Before you buy a Samsung Galaxy S5

Another year, another Samsung Galaxy S smartphone. It seems that Samsung isn't going anywhere for a very long time, as long as it continues to make bestsellers. Despite stiff competition, the Galaxy S line is still a strong brand today.

The fifth Galaxy S hopes to continue that success this year, with new features such as a fingerprint scanner, heart rate monitor and a water-resistant shell.

It's probably tempting enough to make you want to upgrade. Already I hear people asking for its availability at mobile phone stores days before its arrival.

But before you make that upgrade, here are some considerations to help justify your purchase.

Design has not changed much

Samsung still retains its signature Galaxy S4 design here. Looking at it from the front, the S5 looks identical to the S4 and to an extent the S3 of two years ago. Some people might like this cheap-feeling plastic design, while some won't.

There's a slight increase in the display from last year's model, but you won't notice the difference easily. There's just not much of an increase from 5-inch to a 5.1 inch. At least the OLED display has been improved significantly.

Unfortunately, we're getting more plastic instead of more screen. The S5 has fatter bezels, and if you put it side by side with an S4, it's hard to not prefer the S4's slimmer design.

The back cover has soft-touch textured and pitted finish, which is an improvement to the S4's glossy plastic back.

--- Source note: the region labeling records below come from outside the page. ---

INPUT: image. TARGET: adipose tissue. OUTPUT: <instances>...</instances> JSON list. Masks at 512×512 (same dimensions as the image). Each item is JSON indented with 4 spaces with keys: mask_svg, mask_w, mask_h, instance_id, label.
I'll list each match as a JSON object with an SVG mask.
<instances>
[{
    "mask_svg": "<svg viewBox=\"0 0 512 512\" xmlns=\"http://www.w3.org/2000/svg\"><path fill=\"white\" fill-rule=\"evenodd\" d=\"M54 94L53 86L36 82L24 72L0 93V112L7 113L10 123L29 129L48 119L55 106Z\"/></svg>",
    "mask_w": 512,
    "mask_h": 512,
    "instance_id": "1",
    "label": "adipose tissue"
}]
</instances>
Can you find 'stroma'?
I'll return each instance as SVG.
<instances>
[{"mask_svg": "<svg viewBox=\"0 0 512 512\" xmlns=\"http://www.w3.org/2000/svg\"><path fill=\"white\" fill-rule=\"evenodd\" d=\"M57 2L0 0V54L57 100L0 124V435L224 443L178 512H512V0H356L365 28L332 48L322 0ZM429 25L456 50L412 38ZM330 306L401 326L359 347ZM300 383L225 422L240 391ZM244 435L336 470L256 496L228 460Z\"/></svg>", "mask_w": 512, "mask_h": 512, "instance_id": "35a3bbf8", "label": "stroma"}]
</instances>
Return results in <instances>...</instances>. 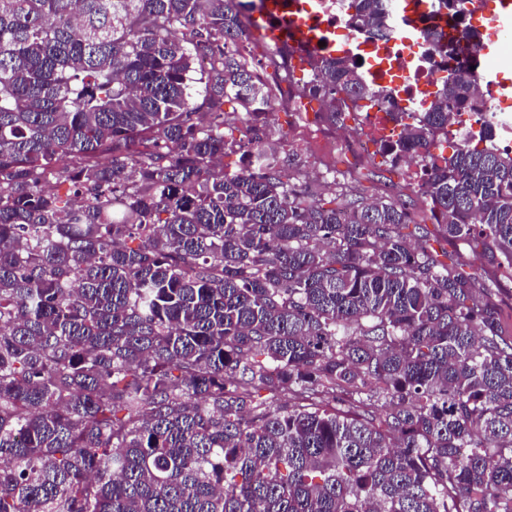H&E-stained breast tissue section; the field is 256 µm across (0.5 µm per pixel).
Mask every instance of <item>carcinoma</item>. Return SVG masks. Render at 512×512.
I'll return each instance as SVG.
<instances>
[{
	"label": "carcinoma",
	"mask_w": 512,
	"mask_h": 512,
	"mask_svg": "<svg viewBox=\"0 0 512 512\" xmlns=\"http://www.w3.org/2000/svg\"><path fill=\"white\" fill-rule=\"evenodd\" d=\"M247 39L239 0H0V512H512L496 307L407 202L327 201L268 147ZM313 72L333 124L375 97L349 56ZM452 73L382 152L512 279V153H432Z\"/></svg>",
	"instance_id": "cac0c4a2"
}]
</instances>
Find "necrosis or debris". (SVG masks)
Returning a JSON list of instances; mask_svg holds the SVG:
<instances>
[{
  "instance_id": "necrosis-or-debris-1",
  "label": "necrosis or debris",
  "mask_w": 512,
  "mask_h": 512,
  "mask_svg": "<svg viewBox=\"0 0 512 512\" xmlns=\"http://www.w3.org/2000/svg\"><path fill=\"white\" fill-rule=\"evenodd\" d=\"M280 15L269 18L276 29L275 48L289 58L351 55L360 58L366 80L380 98L363 103L352 118L351 134L337 137L336 145L354 158H365L371 144L383 134L394 112L422 111L432 98L445 68H474L478 80L471 102L485 113L495 129L491 148L512 152V76L502 69L487 71L483 57L491 45L512 38V31L493 24L487 14L488 0L467 6L465 23L449 17L439 21L448 47H433L422 37L433 0L410 6L408 0H388L394 36L373 42L348 22L347 0H282Z\"/></svg>"
}]
</instances>
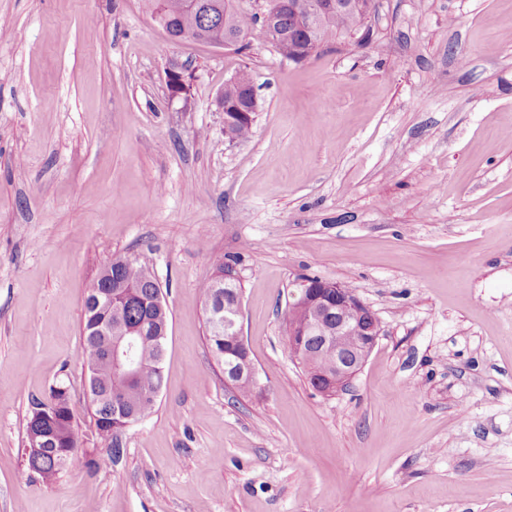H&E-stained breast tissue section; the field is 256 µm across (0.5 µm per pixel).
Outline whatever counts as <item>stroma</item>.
<instances>
[{"instance_id": "obj_1", "label": "stroma", "mask_w": 512, "mask_h": 512, "mask_svg": "<svg viewBox=\"0 0 512 512\" xmlns=\"http://www.w3.org/2000/svg\"><path fill=\"white\" fill-rule=\"evenodd\" d=\"M243 67L258 114L232 143ZM117 256L162 286L165 383L92 467L84 301ZM227 259L247 395L206 339ZM301 275L380 322L332 395L285 335ZM61 381L81 449L49 482L26 425ZM0 512H512V0H372L302 62L171 42L140 0H0ZM192 77L182 67L173 66L167 72V87L172 98H187ZM253 86L251 73L247 69L237 72L235 79L224 83V99L247 105L248 92Z\"/></svg>"}]
</instances>
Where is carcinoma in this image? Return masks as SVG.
Segmentation results:
<instances>
[{"mask_svg": "<svg viewBox=\"0 0 512 512\" xmlns=\"http://www.w3.org/2000/svg\"><path fill=\"white\" fill-rule=\"evenodd\" d=\"M202 3L218 4L220 9L214 10L210 16L180 10L166 12L163 10V0H143V8L155 22L175 37L195 27L219 36L229 31L237 36L240 47L244 48L249 34L262 28L255 14L233 9L231 0H202ZM359 25L358 16L349 10L340 9L324 19L311 22L308 29L302 30L297 27L292 13L287 11L280 17L283 34L280 54L288 59L302 52L311 42L321 45ZM252 86L251 73L241 69L235 79L224 83V99L244 104ZM102 272L108 273V276L96 277L87 287L82 329L85 363L94 368L101 391L112 389V398L106 397L93 406L94 423L98 435L105 443V455L98 461H90L92 465L106 460L116 462L121 458L115 451L114 439L124 435L125 416L135 414L136 418L131 420L134 424L154 411L157 401L147 398V392L151 389L161 390L164 377L162 361L158 358L153 337L161 326L169 325L165 301L159 297L160 288L148 268L138 264L130 269L114 265L103 268ZM240 290V284L222 278L218 288L211 283L207 284L204 295L205 299H212L223 308V316L230 317L236 308ZM110 323L115 325L117 333L121 335L137 328L144 332V335L138 337V370L132 377L113 372L106 361L105 336L102 331ZM206 323L209 347L227 370L226 376L240 391H250L254 381L242 373L243 350L227 335L225 325L216 324L210 319ZM310 335V343L320 350L318 365L306 371L311 381L318 374L336 367V351L321 346L319 330H312ZM65 388L67 385L61 382L58 388L51 389L50 401L54 416L48 419L31 417L27 422V430L44 436L46 441L44 447L27 451L28 468L49 480L57 479L65 469L59 446L66 445L73 453L80 450L72 417L69 416Z\"/></svg>", "mask_w": 512, "mask_h": 512, "instance_id": "carcinoma-1", "label": "carcinoma"}]
</instances>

Samsung calls its new design on the S5 the "glam look", and its only trying hard to make sure it looks different than the S4.

But unless you're used to only seeing Galaxy phones, the S5 is no longer the prettiest of the 2014 phones. The HTC One M8, the Oppo Find 7 and the Sony Xperia Z2 are more stylish.

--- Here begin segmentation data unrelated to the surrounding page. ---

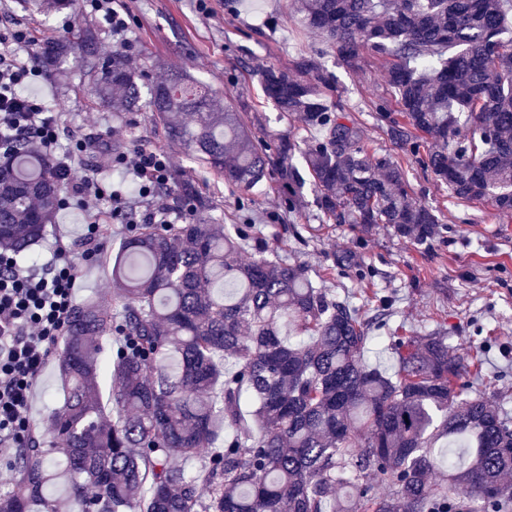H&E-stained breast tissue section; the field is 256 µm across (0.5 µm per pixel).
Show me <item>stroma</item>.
Listing matches in <instances>:
<instances>
[{
	"mask_svg": "<svg viewBox=\"0 0 512 512\" xmlns=\"http://www.w3.org/2000/svg\"><path fill=\"white\" fill-rule=\"evenodd\" d=\"M133 32V68L146 83L155 84L170 71L181 70L212 88L225 105L249 116L257 136L283 134L305 148L309 131L294 116L280 115L264 96L260 72L268 66H293L302 57L314 58L337 80L333 95L363 131V145L375 156L388 155L392 146L379 109L398 105L383 82L385 58L366 56L357 70H349L319 36L302 33L291 0H124ZM97 18L71 9L45 17L23 0H0V25L26 30L32 41L63 34L81 25L97 26ZM43 93L55 111L64 113L70 129L100 136L118 123L125 144L134 143L171 153L175 169L196 181L214 202L212 216L225 228L253 224V236L288 261L304 263L309 277L340 295L362 293L390 297L391 329L402 336H424L436 330L448 334L450 345L465 344L477 352L484 382L473 391L499 403L512 415V212L501 213L488 202H463L437 183L414 161L399 157L415 201L437 210L442 222L430 246L417 247L395 237L380 225L361 232L355 224L325 220L315 202L312 181L301 189V207L287 214L288 195L276 175H268L252 193L244 195L214 180L178 145L165 140L144 109L113 118L108 107L95 105L85 91L77 65L66 74L44 72ZM126 237L113 226L106 256L99 265L83 269L80 300L98 301L111 308L109 293L114 255ZM350 265H338L344 254ZM62 397L57 363L41 376L32 405L37 430Z\"/></svg>",
	"mask_w": 512,
	"mask_h": 512,
	"instance_id": "stroma-1",
	"label": "stroma"
}]
</instances>
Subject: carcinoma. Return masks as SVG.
I'll return each instance as SVG.
<instances>
[{
	"label": "carcinoma",
	"instance_id": "1",
	"mask_svg": "<svg viewBox=\"0 0 512 512\" xmlns=\"http://www.w3.org/2000/svg\"><path fill=\"white\" fill-rule=\"evenodd\" d=\"M32 2L56 15L72 0ZM294 2L303 29L348 69L367 54L390 59L384 82L399 111L378 117L395 149L455 197L512 211V38H502L512 0ZM96 41L72 28L43 40L35 59L55 67L79 50L98 104L146 107L167 141L238 190L276 173L296 208L294 142H255L241 113L200 82L176 71L144 84L121 52L99 56ZM259 79L283 116L318 132L302 158L328 221L382 224L416 246L435 237V210L413 200L391 158L367 153L361 128L329 100L331 73L302 57ZM63 188L51 158L13 144L0 160V248L32 257ZM160 190L187 218L132 225L112 263V311L75 309L59 354L62 405L47 441L21 449L0 512H29L34 501L54 512L59 488L72 512H512V418L467 394L472 351L438 334L396 336L395 374L369 366L363 354L372 329L387 326L386 302L367 318L266 247L245 259L252 225L226 232L192 183ZM108 334L110 356L98 342ZM174 456L207 466L173 467ZM370 470L391 493L362 485ZM89 485L97 496L85 495Z\"/></svg>",
	"mask_w": 512,
	"mask_h": 512
}]
</instances>
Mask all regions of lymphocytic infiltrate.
<instances>
[{
	"mask_svg": "<svg viewBox=\"0 0 512 512\" xmlns=\"http://www.w3.org/2000/svg\"><path fill=\"white\" fill-rule=\"evenodd\" d=\"M86 8L105 23L113 43L131 49L128 13L123 0H85ZM26 34L0 32V133H10L26 149L53 155L65 130L63 113L49 111L35 91L40 68L30 60ZM93 151L96 164L81 178H65L63 208H78L88 215L85 232L73 245L56 243L49 261L22 265L0 252V458L23 447L34 432L30 407L37 382L51 363L55 346L68 328L76 308L82 279L79 264L98 263L106 242L95 220L103 201H111L114 215L133 209L128 185L151 205L140 215L143 224H176L181 213L159 194L172 169L168 152L135 146L121 157L99 142L79 138L74 152L56 156L71 170L77 154ZM121 169L122 182L107 183L106 173Z\"/></svg>",
	"mask_w": 512,
	"mask_h": 512,
	"instance_id": "1",
	"label": "lymphocytic infiltrate"
}]
</instances>
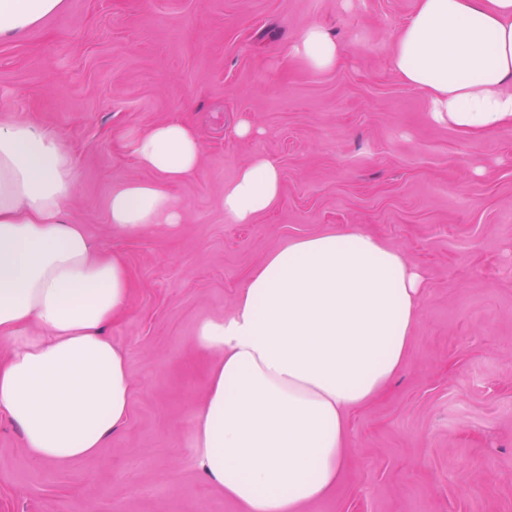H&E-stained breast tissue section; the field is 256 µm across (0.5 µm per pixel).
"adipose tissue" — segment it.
<instances>
[{
	"label": "adipose tissue",
	"instance_id": "obj_1",
	"mask_svg": "<svg viewBox=\"0 0 512 512\" xmlns=\"http://www.w3.org/2000/svg\"><path fill=\"white\" fill-rule=\"evenodd\" d=\"M62 2L0 0V41ZM293 52L316 70L342 58L315 23ZM391 61L435 121L469 136L512 130V0H418ZM200 154L180 121L141 136L133 156L154 178L113 189V230L181 224L166 187L193 176ZM74 188L59 137L24 120L0 123V414L33 460L54 467L94 456L125 423L133 393L125 355L104 334L129 306L131 277L68 217ZM280 191L277 167L254 158L225 184L224 214L252 223ZM422 305L419 273L363 231L339 227L268 254L233 313L197 333L219 355L194 419L206 478L243 512H302L325 499L344 473L350 420L404 363Z\"/></svg>",
	"mask_w": 512,
	"mask_h": 512
}]
</instances>
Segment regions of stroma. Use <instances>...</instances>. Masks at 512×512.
I'll return each instance as SVG.
<instances>
[{"mask_svg": "<svg viewBox=\"0 0 512 512\" xmlns=\"http://www.w3.org/2000/svg\"><path fill=\"white\" fill-rule=\"evenodd\" d=\"M416 0H64L0 41V121L30 120L71 149L67 204L133 291L106 336L135 389L126 423L89 459L31 460L0 419V512H241L198 468L194 412L217 352L199 326L231 314L249 274L292 239L339 226L420 268L424 301L388 391L355 415L345 471L304 512H512V131L435 122L391 66ZM344 47L335 69L290 55L309 24ZM176 119L200 136L197 173L168 193L173 228L113 231V189L151 180L131 143ZM254 133H237L242 121ZM278 204L224 216L253 157Z\"/></svg>", "mask_w": 512, "mask_h": 512, "instance_id": "1", "label": "stroma"}]
</instances>
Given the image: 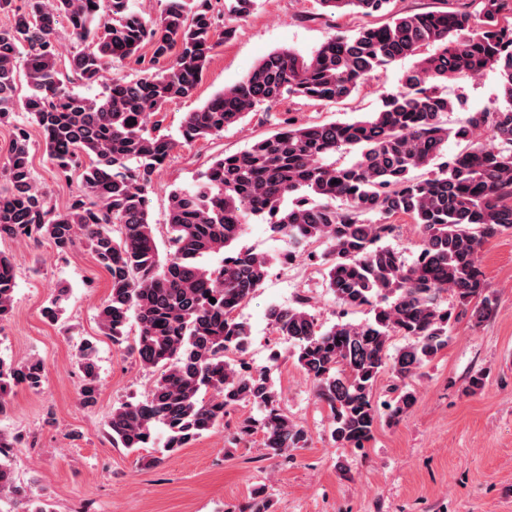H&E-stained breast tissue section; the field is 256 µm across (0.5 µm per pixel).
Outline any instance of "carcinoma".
Listing matches in <instances>:
<instances>
[{"label": "carcinoma", "instance_id": "obj_1", "mask_svg": "<svg viewBox=\"0 0 512 512\" xmlns=\"http://www.w3.org/2000/svg\"><path fill=\"white\" fill-rule=\"evenodd\" d=\"M317 2L332 15L365 16L384 15L391 4ZM479 3L476 30L464 7L399 13L382 25L338 31L308 57L272 52L242 81L187 113L181 140H207L285 99L338 103L375 71L415 59L402 75L403 90L378 111L350 121L290 119L244 150L215 158L190 187L173 190L165 224L170 252L162 259L148 193L181 140L162 132L161 110L195 93L229 34L216 23L220 0H164L155 16L130 0H0L8 18L0 26V123L21 106L40 128L57 173L81 171V187L66 208H50L32 175L29 136L16 129L0 166V239L38 232L62 253L83 239L111 277L99 312L103 334L114 345L128 344L135 361L156 373L145 399L112 410V444L136 452L162 428L160 453L171 456L243 403L263 411L272 456L306 444L304 430L278 408L269 379L226 357L246 353L250 328L239 310L268 274V258L236 248L253 216L269 217L270 231L288 240V262L325 246L326 288L340 305L371 314L362 323L324 328L304 299L266 313L272 331L295 345L297 366L312 380L329 411L332 438L343 448L359 449L373 438L379 414L372 397L381 374L396 381L388 404L395 420L416 403L409 381L448 346L455 310L476 323L492 317L480 252L512 230V0ZM62 23L79 46L69 57L73 79L95 84L114 59L140 66L142 77L115 78L94 99L67 90L58 71ZM146 45L149 56L141 53ZM21 58L31 92L19 103ZM487 70L498 73L502 102L448 126V113L458 107L444 92L448 82ZM450 139L464 148L442 162ZM338 153L352 159L339 162ZM404 217L422 235L410 264L382 244ZM14 288L13 258L0 253V322L11 315ZM445 293L454 304L443 305ZM396 335L407 343L391 356ZM95 353L90 341L79 352L86 404L97 399ZM43 373L39 360L0 358V414L16 387H39ZM16 444L0 434V497L24 498L9 465ZM269 507L257 490L239 512Z\"/></svg>", "mask_w": 512, "mask_h": 512}]
</instances>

The heart rate monitor is probably just a gimmick.

The heart rate monitor is the new feature Samsung has thrown in to the Galaxy S5.

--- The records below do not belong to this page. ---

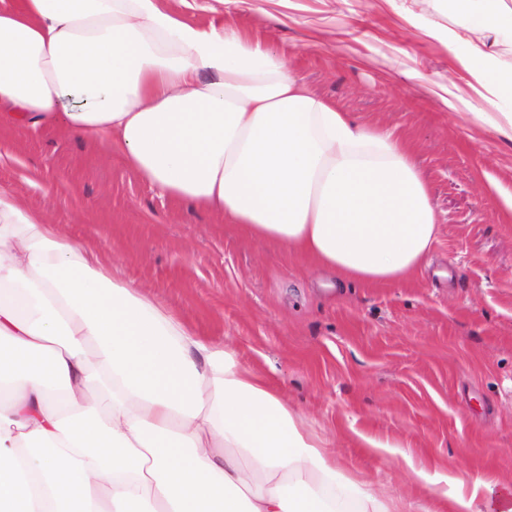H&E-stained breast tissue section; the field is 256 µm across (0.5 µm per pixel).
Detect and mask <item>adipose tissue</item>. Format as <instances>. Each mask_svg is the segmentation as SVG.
<instances>
[{"instance_id": "ef3b65f1", "label": "adipose tissue", "mask_w": 512, "mask_h": 512, "mask_svg": "<svg viewBox=\"0 0 512 512\" xmlns=\"http://www.w3.org/2000/svg\"><path fill=\"white\" fill-rule=\"evenodd\" d=\"M474 120L512 133L507 0H447ZM94 136L173 200L345 281L410 278L439 236L409 143L238 29L158 0L0 5V126ZM0 512H398L265 376L0 187Z\"/></svg>"}]
</instances>
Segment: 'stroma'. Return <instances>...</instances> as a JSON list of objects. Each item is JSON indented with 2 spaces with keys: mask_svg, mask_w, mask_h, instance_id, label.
Returning a JSON list of instances; mask_svg holds the SVG:
<instances>
[{
  "mask_svg": "<svg viewBox=\"0 0 512 512\" xmlns=\"http://www.w3.org/2000/svg\"><path fill=\"white\" fill-rule=\"evenodd\" d=\"M158 4L202 30L248 32L315 94L410 140L440 224L425 264L403 283L338 281L56 128L0 127V185L265 374L340 468L405 512L427 504L413 466L480 501L482 480L512 488V219L486 195L512 191V139L440 100L482 104L446 40L427 34L459 16L437 0Z\"/></svg>",
  "mask_w": 512,
  "mask_h": 512,
  "instance_id": "obj_1",
  "label": "stroma"
}]
</instances>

As you put your finger on the sensor under the camera, the phone will measure your pulse, and you'll get your reading on Samsung's S Health application.

But while the scanner works, you might not use it a lot, unless if you're a fitness junkie maybe. I don't think one-shot heart rate monitoring is anything useful.

A lot of Samsung Galaxy Note users don't pull out their S-pen that much, and I'm pretty sure I won't be seeing people checking their heart rates with their S5 all the time.

You probably don't need the smart watch

Samsung will tempt you to get its Galaxy Gear 2 smart watch to complete the Galaxy experience. The company showed off its new smartwatch and how it works seamlessly with the S5 during the product launch two months ago.

But the Galaxy Gear 2 isn't really a great product, despite Samsung's second attempt in the smart watch following the failure of the first Gear.

The Gear 2 is also pricey. You'll be throwing in another $400 for it.

The other smart wearable, the Gear Fit, may be a better choice for those with active lifestyles, but it also has its shortcomings.

We're still waiting for the smart watch that will truly blow our mind, until then, it's best to avoid the Gear.

The Bottom Line

If you're new to Samsung's galaxy and really want to have a taste of a good Samsung phone, you'd be happy with the S5, although I would also recommend the Samsung Galaxy Note 3 as Samsung rules the phablet market right now.

If by any chance you are a Galaxy S4 user and are thinking of upgrading to the S5, you'd probably be disappointed with the lack of innovation being put on this new phone. S3 users will be thrilled with the tremendous speed bump from the quad-core Snapdragon 801 processor and the larger 1080p display on the S5, however.

Also, there is now a great selection of flagship Android smartphones to choose from that offer more compelling features than the S5, if you are willing to explore other brands.